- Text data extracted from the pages

○ ○ ○

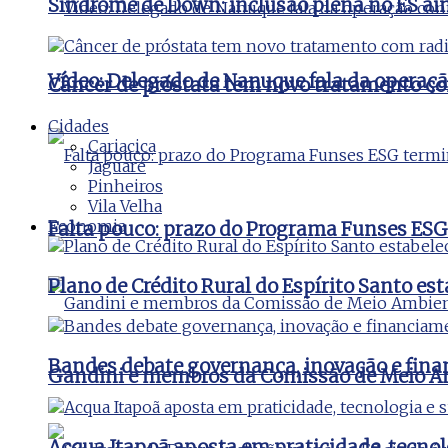
Síndrome de Down: inclusão plena no ES ai
Vídeo: Delegado de Nanuque fala da operaç
Câncer de próstata tem novo tratamento co
Cidades
Cariacica
Jaguaré
Pinheiros
Vila Velha
Economia
Falta pouco: prazo do Programa Funses ESG
Plano de Crédito Rural do Espírito Santo es
Bandes debate governança, inovação e fina
Gandini e membros da Comissão de Meio Amb
Acqua Itapoã aposta em praticidade, tecnol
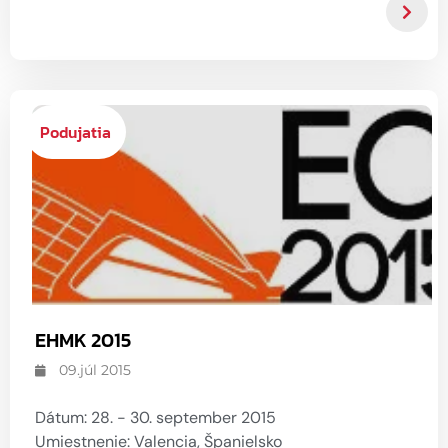
Podujatia
EHMK 2015
09.júl 2015
Dátum: 28. - 30. september 2015
Umiestnenie: Valencia, Španielsko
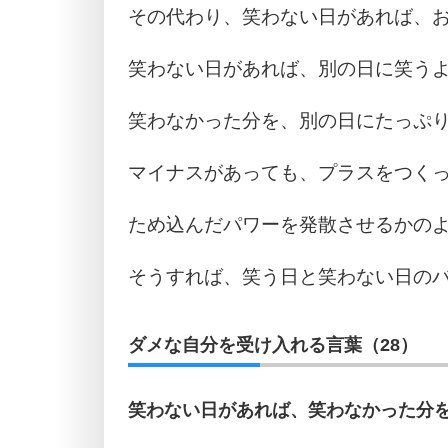
その代わり、笑わない日があれば、
笑わない日があれば、別の日に笑う
笑わなかった分を、別の日にたっぷ
マイナスがあっても、プラスをつく
ため込んだパワーを発散させるかの
そうすれば、笑う日と笑わない日の
ダメな自分を受け入れる言葉（28）
笑わない日があれば、笑わなかった分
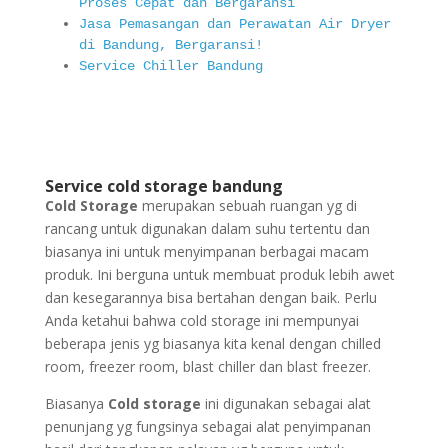
Proses Cepat dan Bergaransi
Jasa Pemasangan dan Perawatan Air Dryer
di Bandung, Bergaransi!
Service Chiller Bandung
Service cold storage bandung
Cold Storage
merupakan sebuah ruangan yg di
rancang untuk digunakan dalam suhu tertentu dan
biasanya ini untuk menyimpanan berbagai macam
produk. Ini berguna untuk membuat produk lebih awet
dan kesegarannya bisa bertahan dengan baik. Perlu
Anda ketahui bahwa cold storage ini mempunyai
beberapa jenis yg biasanya kita kenal dengan chilled
room, freezer room, blast chiller dan blast freezer.
Biasanya
Cold storage
ini digunakan sebagai alat
penunjang yg fungsinya sebagai alat penyimpanan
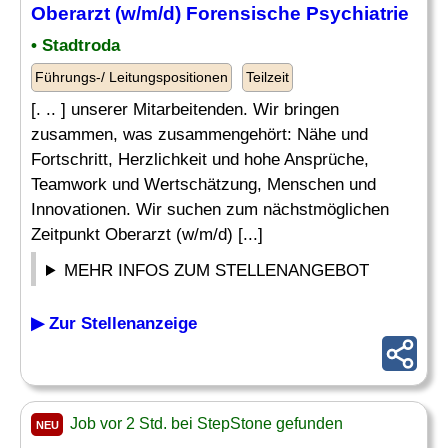
Oberarzt (w/m/d) Forensische
Psychiatrie
• Stadtroda
Führungs-/ Leitungspositionen
Teilzeit
[. .. ] unserer Mitarbeitenden. Wir bringen
zusammen, was zusammengehört: Nähe und
Fortschritt, Herzlichkeit und hohe Ansprüche,
Teamwork und Wertschätzung, Menschen und
Innovationen. Wir suchen zum nächstmöglichen
Zeitpunkt Oberarzt (w/m/d) [...]
MEHR INFOS ZUM STELLENANGEBOT
▶ Zur Stellenanzeige
Job vor 2 Std. bei StepStone gefunden
NEU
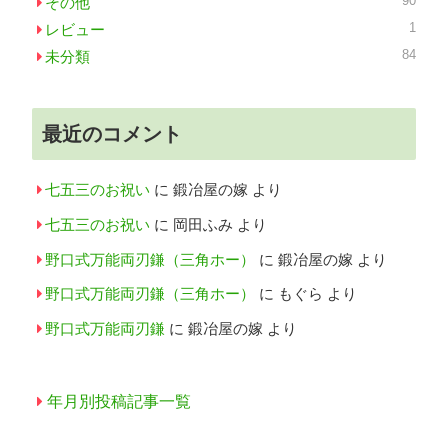
90
その他
1
レビュー
84
未分類
最近のコメント
七五三のお祝い
に
鍛冶屋の嫁
より
七五三のお祝い
に
岡田ふみ
より
野口式万能両刃鎌（三角ホー）
に
鍛冶屋の嫁
より
野口式万能両刃鎌（三角ホー）
に
もぐら
より
野口式万能両刃鎌
に
鍛冶屋の嫁
より
年月別投稿記事一覧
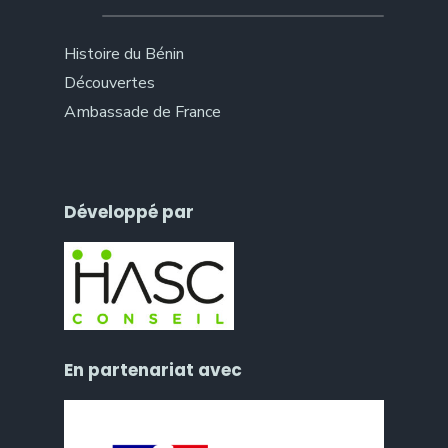
Histoire du Bénin
Découvertes
Ambassade de France
Développé par
En partenariat avec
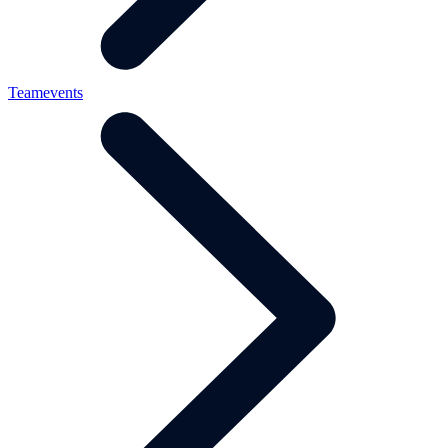
Teamevents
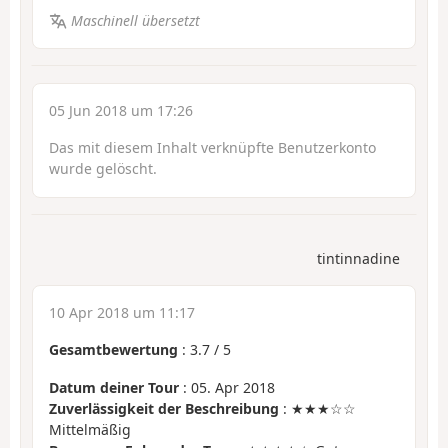
Maschinell übersetzt
05 Jun 2018 um 17:26
Das mit diesem Inhalt verknüpfte Benutzerkonto
wurde gelöscht.
tintinnadine
10 Apr 2018 um 11:17
Gesamtbewertung
:
3.7
/
5
Datum deiner Tour
: 05. Apr 2018
Zuverlässigkeit der Beschreibung
: ★★★☆☆
Mittelmäßig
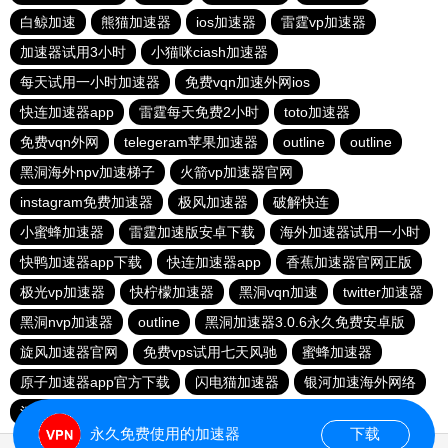
白鲸加速
熊猫加速器
ios加速器
雷霆vp加速器
加速器试用3小时
小猫咪ciash加速器
每天试用一小时加速器
免费vqn加速外网ios
快连加速器app
雷霆每天免费2小时
toto加速器
免费vqn外网
telegeram苹果加速器
outline
outline
黑洞海外npv加速梯子
火箭vp加速器官网
instagram免费加速器
极风加速器
破解快连
小蜜蜂加速器
雷霆加速版安卓下载
海外加速器试用一小时
快鸭加速器app下载
快连加速器app
香蕉加速器官网正版
极光vp加速器
快柠檬加速器
黑洞vqn加速
twitter加速器
黑洞nvp加速器
outline
黑洞加速器3.0.6永久免费安卓版
旋风加速器官网
免费vps试用七天风驰
蜜蜂加速器
原子加速器app官方下载
闪电猫加速器
银河加速海外网络
河马加速官网
快鸭加速器官网
落地机
雷霆加器速
永久免费使用的加速器
下载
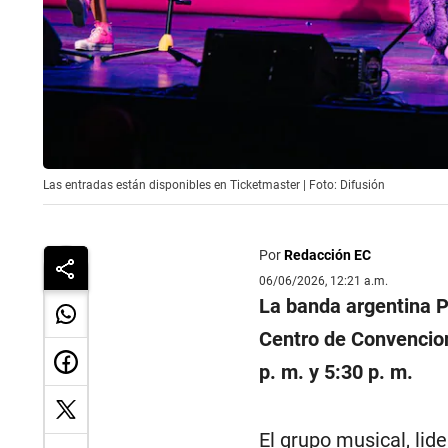
Las entradas están disponibles en Ticketmaster | Foto: Difusión
Por
Redacción EC
06/06/2026, 12:21 a.m.
La banda argentina P
Centro de Convencio
p. m. y 5:30 p. m.
El grupo musical, lid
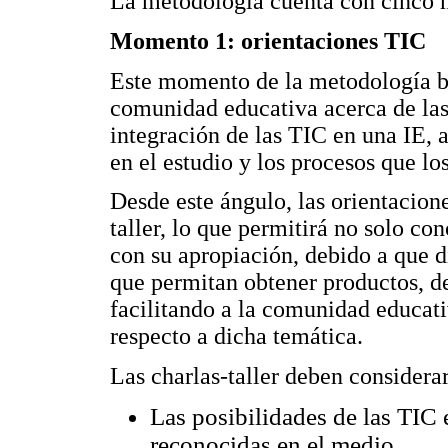
La metodología cuenta con cinco m
Momento 1: orientaciones TIC
Este momento de la metodología bus
comunidad educativa acerca de las
integración de las TIC en una IE, 
en el estudio y los procesos que l
Desde este ángulo, las orientacion
taller, lo que permitirá no solo co
con su apropiación, debido a que d
que permitan obtener productos, de
facilitando a la comunidad educativ
respecto a dicha temática.
Las charlas-taller deben considerar
Las posibilidades de las TIC 
reconocidas en el medio.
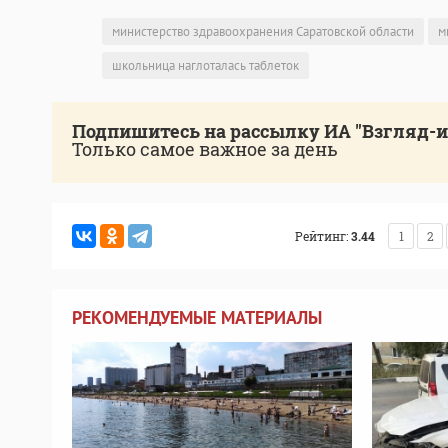
министерство здравоохранения Саратовской области
м
школьница наглоталась таблеток
Подпишитесь на рассылку ИА "Взгляд-
Только самое важное за день
Рейтинг:
3.44
1
2
РЕКОМЕНДУЕМЫЕ МАТЕРИАЛЫ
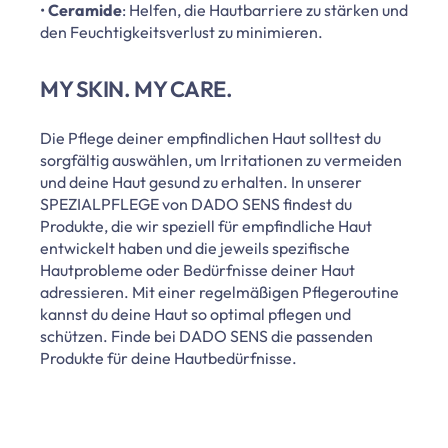
•
Ceramide
: Helfen, die Hautbarriere zu stärken und
den Feuchtigkeitsverlust zu minimieren.
MY SKIN. MY CARE.
Die Pflege deiner empfindlichen Haut solltest du
sorgfältig auswählen, um Irritationen zu vermeiden
und deine Haut gesund zu erhalten. In unserer
SPEZIALPFLEGE von DADO SENS findest du
Produkte, die wir speziell für empfindliche Haut
entwickelt haben und die jeweils spezifische
Hautprobleme oder Bedürfnisse deiner Haut
adressieren. Mit einer regelmäßigen Pflegeroutine
kannst du deine Haut so optimal pflegen und
schützen. Finde bei DADO SENS die passenden
Produkte für deine Hautbedürfnisse.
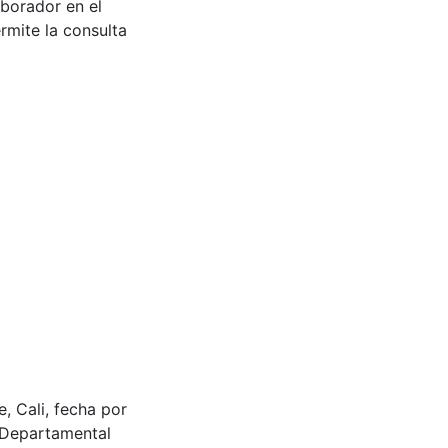
aborador en el
rmite la consulta
e, Cali, fecha por
 Departamental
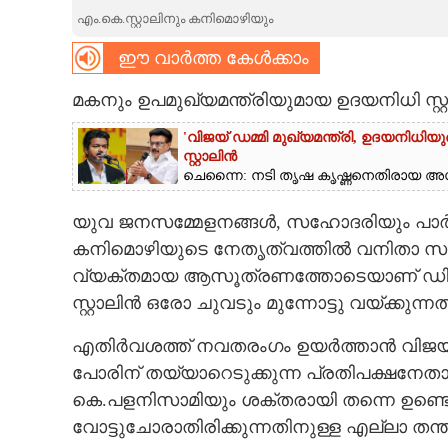
എം.കെ.സ്റ്റാലിനും കനിമൊഴിയും
CARTOONS
ഈ വാർത്ത കേൾക്കാം
LITERATURE
മകനും ഉപമുഖ്യമന്ത്രിയുമായ ഉദയനിധി സ്റ
'വിജയ് ഡമ്മി മുഖ്യമന്ത്രി, ഉദയനിധിയ
ZOOM
സ്റ്റാലിൻ
ചെന്നൈ: നടി തൃഷ കൃഷ്ണനെതിരായ അധിക
CONTACT US
യുവ ജനസമ്മേളനങ്ങൾ, സഹോദരിയും പാർട്ട
കനിമൊഴിയുടെ നേതൃത്വത്തിൽ വനിതാ സമ്മേളന
വ്യക്തമായ ആസൂത്രണത്തോടെയാണ് ഡി.എം
സ്റ്റാലിൻ ഒരോ ചുവടും മുന്നോട്ടു വയ്ക്കുന്നത്
എതിർവശത്ത് നവതരംഗം ഉയർത്താൻ വിജയ്‌യു
പോരിന് തയ്യാറെടുക്കുന്ന പ്രതിപക്ഷനേത
കെ.പളനിസാമിയും ശക്തരായി തന്നെ ഉണ്ടെ
വോട്ടുചോരാതിരിക്കുന്നതിനുള്ള എല്ലാ തന്ത്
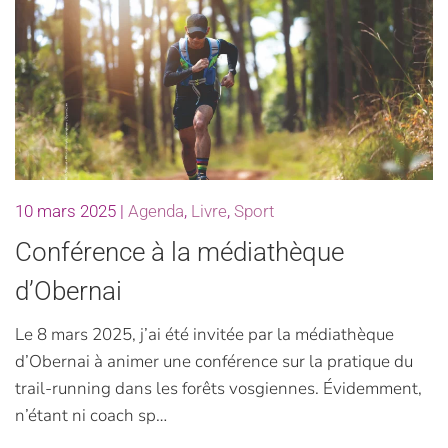
10 mars 2025
|
Agenda
,
Livre
,
Sport
Conférence à la médiathèque
d’Obernai
Le 8 mars 2025, j’ai été invitée par la médiathèque
d’Obernai à animer une conférence sur la pratique du
trail-running dans les forêts vosgiennes. Évidemment,
n’étant ni coach sp…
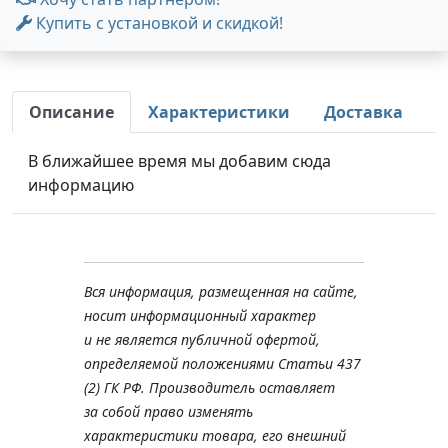
Купить с установкой и скидкой!
Описание
Характеристики
Доставка
В ближайшее время мы добавим сюда
информацию
Вся информация, размещенная на сайте,
носит информационный характер
и не является публичной офертой,
определяемой положениями Статьи 437
(2) ГК РФ. Производитель оставляет
за собой право изменять
характеристики товара, его внешний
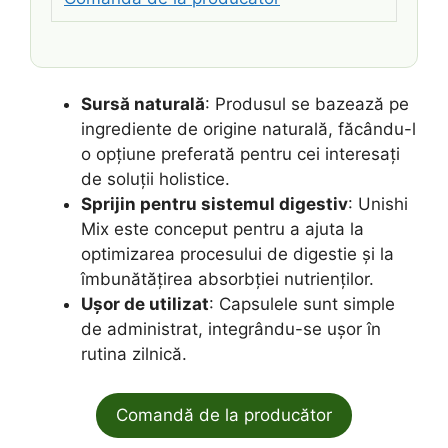
Sursă naturală
: Produsul se bazează pe
ingrediente de origine naturală, făcându-l
o opțiune preferată pentru cei interesați
de soluții holistice.
Sprijin pentru sistemul digestiv
: Unishi
Mix este conceput pentru a ajuta la
optimizarea procesului de digestie și la
îmbunătățirea absorbției nutrienților.
Ușor de utilizat
: Capsulele sunt simple
de administrat, integrându-se ușor în
rutina zilnică.
Comandă de la producător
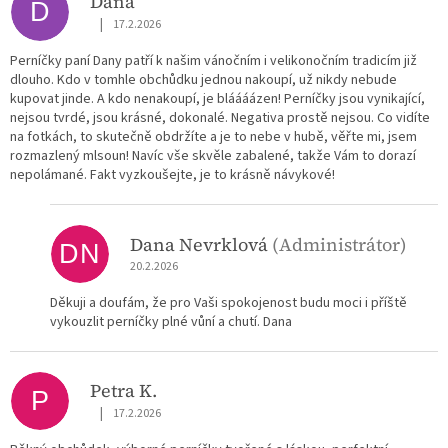
Dana
D
|
17.2.2026
Hodnocení obchodu je 5 z 5 hvězdiček.
Perníčky paní Dany patří k našim vánočním i velikonočním tradicím již
dlouho. Kdo v tomhle obchůdku jednou nakoupí, už nikdy nebude
kupovat jinde. A kdo nenakoupí, je bláááázen! Perníčky jsou vynikající,
nejsou tvrdé, jsou krásné, dokonalé. Negativa prostě nejsou. Co vidíte
na fotkách, to skutečně obdržíte a je to nebe v hubě, věřte mi, jsem
rozmazlený mlsoun! Navíc vše skvěle zabalené, takže Vám to dorazí
nepolámané. Fakt vyzkoušejte, je to krásně návykové!
Dana Nevrklová
(Administrátor)
DN
20.2.2026
Děkuji a doufám, že pro Vaši spokojenost budu moci i příště
vykouzlit perníčky plné vůní a chutí. Dana
Petra K.
P
|
17.2.2026
Hodnocení obchodu je 5 z 5 hvězdiček.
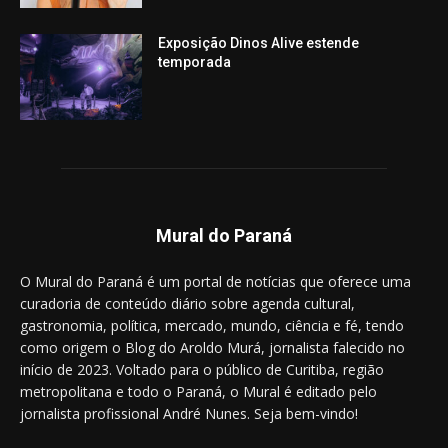
Exposição Dinos Alive estende
temporada
Mural do Paraná
O Mural do Paraná é um portal de notícias que oferece uma
curadoria de conteúdo diário sobre agenda cultural,
gastronomia, política, mercado, mundo, ciência e fé, tendo
como origem o Blog do Aroldo Murá, jornalista falecido no
início de 2023. Voltado para o público de Curitiba, região
metropolitana e todo o Paraná, o Mural é editado pelo
jornalista profissional André Nunes. Seja bem-vindo!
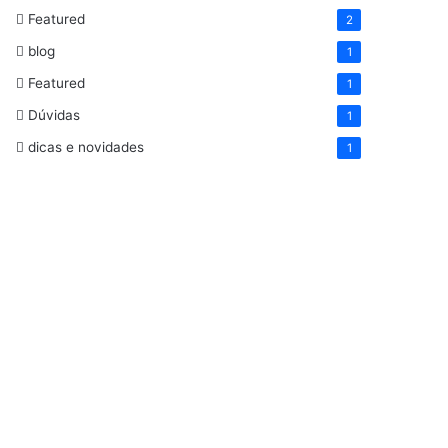
Featured
2
blog
1
Featured
1
Dúvidas
1
dicas e novidades
1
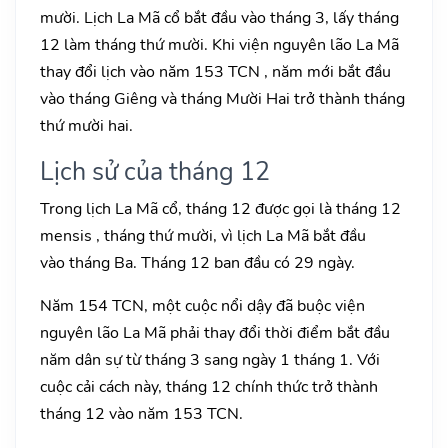
mười. Lịch La Mã cổ bắt đầu vào tháng 3, lấy tháng
12 làm tháng thứ mười. Khi viện nguyên lão La Mã
thay đổi lịch vào năm 153 TCN , năm mới bắt đầu
vào tháng Giêng và tháng Mười Hai trở thành tháng
thứ mười hai.
Lịch sử của tháng 12
Trong lịch La Mã cổ, tháng 12 được gọi là tháng 12
mensis , tháng thứ mười, vì lịch La Mã bắt đầu
vào tháng Ba. Tháng 12 ban đầu có 29 ngày.
Năm 154 TCN, một cuộc nổi dậy đã buộc viện
nguyên lão La Mã phải thay đổi thời điểm bắt đầu
năm dân sự từ tháng 3 sang ngày 1 tháng 1. Với
cuộc cải cách này, tháng 12 chính thức trở thành
tháng 12 vào năm 153 TCN.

○ ○ ○

- Exercise requirements
Please update the part of the entries that opens at their start and closes with the line containing "笑わない日があれば、笑わなかった分", replacing "Economia" with "Negócios" and leaving everything else unchanged. Leave the pictures out of your answer.

- Output for this task
Síndrome de Down: inclusão plena no ES ai
Vídeo: Delegado de Nanuque fala da operaç
Câncer de próstata tem novo tratamento co
Cidades
Cariacica
Jaguaré
Pinheiros
Vila Velha
Negócios
Falta pouco: prazo do Programa Funses ESG
Plano de Crédito Rural do Espírito Santo es
Bandes debate governança, inovação e fina
Gandini e membros da Comissão de Meio Amb
Acqua Itapoã aposta em praticidade, tecnol
Podujatia
EHMK 2015
09.júl 2015
Dátum: 28. - 30. september 2015
Umiestnenie: Valencia, Španielsko
その代わり、笑わない日があれば、
笑わない日があれば、別の日に笑う
笑わなかった分を、別の日にたっぷ
マイナスがあっても、プラスをつく
ため込んだパワーを発散させるかの
そうすれば、笑う日と笑わない日の
ダメな自分を受け入れる言葉（28）
笑わない日があれば、笑わなかった分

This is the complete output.